At this point change the oil and filter, check fluids and just drive. In the meantime download (unless you have the owners manual) the service schedule and follow it based on mileage.
With proper maintenance, there is no mileage limit. If you drive less than 5 miles a day, take it out for a road trip occasionally.


----------



## greenbrucelee (Apr 24, 2007)

check the cars manual it will tell you how many miles it should do before needing a service.

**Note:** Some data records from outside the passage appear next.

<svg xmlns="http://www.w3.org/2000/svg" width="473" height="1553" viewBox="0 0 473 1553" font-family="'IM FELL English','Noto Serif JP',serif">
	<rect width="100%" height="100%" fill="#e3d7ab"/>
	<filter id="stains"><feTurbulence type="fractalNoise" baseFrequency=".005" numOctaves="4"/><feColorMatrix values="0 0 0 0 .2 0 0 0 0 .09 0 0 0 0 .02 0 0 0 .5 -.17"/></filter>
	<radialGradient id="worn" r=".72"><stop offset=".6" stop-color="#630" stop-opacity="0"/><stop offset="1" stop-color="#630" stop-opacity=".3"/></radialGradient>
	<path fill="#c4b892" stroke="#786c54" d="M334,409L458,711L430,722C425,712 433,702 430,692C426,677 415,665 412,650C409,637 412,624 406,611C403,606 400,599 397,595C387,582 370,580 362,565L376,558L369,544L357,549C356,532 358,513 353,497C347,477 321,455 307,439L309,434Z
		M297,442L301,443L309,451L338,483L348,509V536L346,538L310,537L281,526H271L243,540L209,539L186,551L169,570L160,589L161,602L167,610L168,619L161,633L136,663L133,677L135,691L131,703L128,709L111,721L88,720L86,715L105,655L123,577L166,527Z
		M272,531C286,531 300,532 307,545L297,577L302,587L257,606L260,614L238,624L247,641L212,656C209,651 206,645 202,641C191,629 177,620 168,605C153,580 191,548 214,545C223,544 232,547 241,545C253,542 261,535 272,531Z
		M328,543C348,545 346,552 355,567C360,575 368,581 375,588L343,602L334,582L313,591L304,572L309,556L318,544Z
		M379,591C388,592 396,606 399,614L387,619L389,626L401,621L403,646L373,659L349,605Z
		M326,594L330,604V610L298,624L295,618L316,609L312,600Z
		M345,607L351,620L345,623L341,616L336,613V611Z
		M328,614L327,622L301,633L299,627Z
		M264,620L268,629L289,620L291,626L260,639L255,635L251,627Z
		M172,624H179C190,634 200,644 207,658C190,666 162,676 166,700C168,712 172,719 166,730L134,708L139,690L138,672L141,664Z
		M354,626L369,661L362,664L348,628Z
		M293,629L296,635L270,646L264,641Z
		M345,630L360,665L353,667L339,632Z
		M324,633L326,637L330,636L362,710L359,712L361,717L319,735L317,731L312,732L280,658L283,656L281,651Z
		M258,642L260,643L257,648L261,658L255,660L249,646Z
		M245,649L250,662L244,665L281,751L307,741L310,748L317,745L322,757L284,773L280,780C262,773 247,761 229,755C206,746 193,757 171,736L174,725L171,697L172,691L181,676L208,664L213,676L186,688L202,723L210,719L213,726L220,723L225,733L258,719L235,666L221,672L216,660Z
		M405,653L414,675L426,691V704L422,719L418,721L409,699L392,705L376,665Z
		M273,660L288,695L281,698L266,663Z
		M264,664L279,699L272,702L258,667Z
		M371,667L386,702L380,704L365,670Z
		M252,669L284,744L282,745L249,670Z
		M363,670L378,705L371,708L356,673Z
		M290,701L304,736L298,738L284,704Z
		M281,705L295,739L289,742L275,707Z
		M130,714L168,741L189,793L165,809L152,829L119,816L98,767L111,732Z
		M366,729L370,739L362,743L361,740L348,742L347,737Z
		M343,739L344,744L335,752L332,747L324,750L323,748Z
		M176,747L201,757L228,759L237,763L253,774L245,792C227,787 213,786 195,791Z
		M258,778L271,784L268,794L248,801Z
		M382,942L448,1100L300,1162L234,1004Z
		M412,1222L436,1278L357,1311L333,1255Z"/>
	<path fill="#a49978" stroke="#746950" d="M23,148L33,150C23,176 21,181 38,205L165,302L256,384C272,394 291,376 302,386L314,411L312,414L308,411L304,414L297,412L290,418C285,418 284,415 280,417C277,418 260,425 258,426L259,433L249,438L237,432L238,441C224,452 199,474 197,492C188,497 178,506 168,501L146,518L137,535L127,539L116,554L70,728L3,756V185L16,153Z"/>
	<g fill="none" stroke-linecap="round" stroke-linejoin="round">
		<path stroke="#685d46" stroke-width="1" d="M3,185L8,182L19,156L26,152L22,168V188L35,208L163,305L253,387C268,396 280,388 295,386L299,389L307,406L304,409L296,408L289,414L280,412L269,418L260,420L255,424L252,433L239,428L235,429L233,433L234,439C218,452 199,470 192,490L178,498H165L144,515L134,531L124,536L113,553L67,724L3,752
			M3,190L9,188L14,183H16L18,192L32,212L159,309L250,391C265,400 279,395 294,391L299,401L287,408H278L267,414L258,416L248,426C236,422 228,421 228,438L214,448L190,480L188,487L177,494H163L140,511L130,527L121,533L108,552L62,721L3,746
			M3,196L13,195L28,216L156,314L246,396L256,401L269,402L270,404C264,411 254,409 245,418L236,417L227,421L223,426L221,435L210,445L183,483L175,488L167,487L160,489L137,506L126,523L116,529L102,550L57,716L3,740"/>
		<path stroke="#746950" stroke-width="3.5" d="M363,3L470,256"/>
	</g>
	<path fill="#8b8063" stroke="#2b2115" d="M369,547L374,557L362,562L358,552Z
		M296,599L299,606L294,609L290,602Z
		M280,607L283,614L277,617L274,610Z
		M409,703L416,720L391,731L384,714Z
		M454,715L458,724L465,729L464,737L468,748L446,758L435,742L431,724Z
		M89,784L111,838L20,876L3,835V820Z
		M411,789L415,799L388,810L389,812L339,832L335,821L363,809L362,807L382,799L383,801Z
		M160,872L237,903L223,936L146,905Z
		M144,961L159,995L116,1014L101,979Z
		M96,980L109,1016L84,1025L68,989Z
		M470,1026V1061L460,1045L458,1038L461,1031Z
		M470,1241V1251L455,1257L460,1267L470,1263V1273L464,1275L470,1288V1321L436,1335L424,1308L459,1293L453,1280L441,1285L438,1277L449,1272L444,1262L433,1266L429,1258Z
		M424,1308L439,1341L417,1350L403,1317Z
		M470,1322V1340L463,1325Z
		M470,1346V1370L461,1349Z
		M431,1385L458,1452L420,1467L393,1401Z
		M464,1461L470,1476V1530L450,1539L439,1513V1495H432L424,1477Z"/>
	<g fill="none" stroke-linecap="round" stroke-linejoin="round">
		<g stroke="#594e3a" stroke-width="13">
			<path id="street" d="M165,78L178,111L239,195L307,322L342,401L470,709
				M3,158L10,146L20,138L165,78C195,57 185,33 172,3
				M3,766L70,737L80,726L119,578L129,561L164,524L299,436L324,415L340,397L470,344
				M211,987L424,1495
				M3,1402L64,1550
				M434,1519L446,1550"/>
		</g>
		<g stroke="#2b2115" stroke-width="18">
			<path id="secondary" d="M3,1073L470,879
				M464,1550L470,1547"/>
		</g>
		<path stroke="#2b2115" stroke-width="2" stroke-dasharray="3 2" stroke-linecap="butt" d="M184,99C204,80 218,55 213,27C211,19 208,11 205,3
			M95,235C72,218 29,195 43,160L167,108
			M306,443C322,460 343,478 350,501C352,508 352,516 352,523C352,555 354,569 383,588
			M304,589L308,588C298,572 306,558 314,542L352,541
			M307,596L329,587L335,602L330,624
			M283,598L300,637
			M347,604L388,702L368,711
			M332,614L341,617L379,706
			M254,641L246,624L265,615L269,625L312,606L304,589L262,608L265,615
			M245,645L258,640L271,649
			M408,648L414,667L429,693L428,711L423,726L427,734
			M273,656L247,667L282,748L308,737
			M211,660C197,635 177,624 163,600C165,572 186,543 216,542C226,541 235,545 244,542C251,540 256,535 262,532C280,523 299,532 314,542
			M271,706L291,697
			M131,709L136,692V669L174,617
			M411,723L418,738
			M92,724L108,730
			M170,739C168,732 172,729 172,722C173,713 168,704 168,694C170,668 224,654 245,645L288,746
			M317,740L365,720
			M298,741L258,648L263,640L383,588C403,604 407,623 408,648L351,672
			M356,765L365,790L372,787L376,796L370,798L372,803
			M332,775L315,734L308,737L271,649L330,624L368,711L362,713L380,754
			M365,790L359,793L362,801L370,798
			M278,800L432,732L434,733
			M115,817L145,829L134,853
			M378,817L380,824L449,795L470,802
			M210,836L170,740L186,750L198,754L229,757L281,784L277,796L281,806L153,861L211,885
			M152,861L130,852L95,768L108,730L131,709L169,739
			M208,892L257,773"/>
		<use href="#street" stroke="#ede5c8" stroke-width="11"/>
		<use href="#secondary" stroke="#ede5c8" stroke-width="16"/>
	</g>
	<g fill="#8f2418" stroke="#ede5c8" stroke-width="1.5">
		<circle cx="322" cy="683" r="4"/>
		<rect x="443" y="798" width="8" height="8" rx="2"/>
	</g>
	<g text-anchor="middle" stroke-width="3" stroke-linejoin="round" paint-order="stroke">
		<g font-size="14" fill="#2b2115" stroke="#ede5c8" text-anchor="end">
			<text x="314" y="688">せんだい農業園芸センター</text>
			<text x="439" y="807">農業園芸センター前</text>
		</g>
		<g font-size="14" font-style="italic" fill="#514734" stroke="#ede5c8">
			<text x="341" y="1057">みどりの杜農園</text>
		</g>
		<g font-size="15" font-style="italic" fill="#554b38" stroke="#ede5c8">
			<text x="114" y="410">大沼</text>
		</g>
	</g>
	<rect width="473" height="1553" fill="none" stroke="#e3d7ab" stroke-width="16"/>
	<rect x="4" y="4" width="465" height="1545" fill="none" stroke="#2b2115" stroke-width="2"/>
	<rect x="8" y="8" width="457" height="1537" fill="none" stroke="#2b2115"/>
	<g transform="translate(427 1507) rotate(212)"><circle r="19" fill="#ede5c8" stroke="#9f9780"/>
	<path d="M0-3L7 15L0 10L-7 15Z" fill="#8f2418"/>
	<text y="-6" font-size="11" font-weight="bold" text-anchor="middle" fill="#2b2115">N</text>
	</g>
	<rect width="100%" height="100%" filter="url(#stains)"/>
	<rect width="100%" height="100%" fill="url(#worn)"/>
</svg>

One thing you can bet is since its a Japanese engine it should be pretty reliable as Japanese engines are always the best, best engineering goes to the Germans.


----------



## kendallt (Feb 21, 2007)

The problem isn't the distance it's driven, it just needs to be operated long enough to reach operating temps, otherwise it will wear out very quickly. As long as the car reaches operating temps for a few minutes you're good.
During normal operation you get moisture, fuel blow-by past the rings and other contaminants in the oil, if the engine is cold, some of them turn acidic and destroy bearings. At operating temps those contaminants boil off. Oil also works better on hotter surfaces. 
changing oil at slightly smaller intervals helps, but as Corday mentioned taking it out and driving it longer woks too. 
Should be able to find the recommended maintenance schedule online.


----------



## Masterchiefxx17 (Feb 27, 2010)

I personally drive 60 miles per day. With modern cars, there isn't a minimum or maximum amount of miles you need to drive per day.

As for servicing, make sure to keep fluids like oil changed when the car alerts you or every ~5000 miles.


----------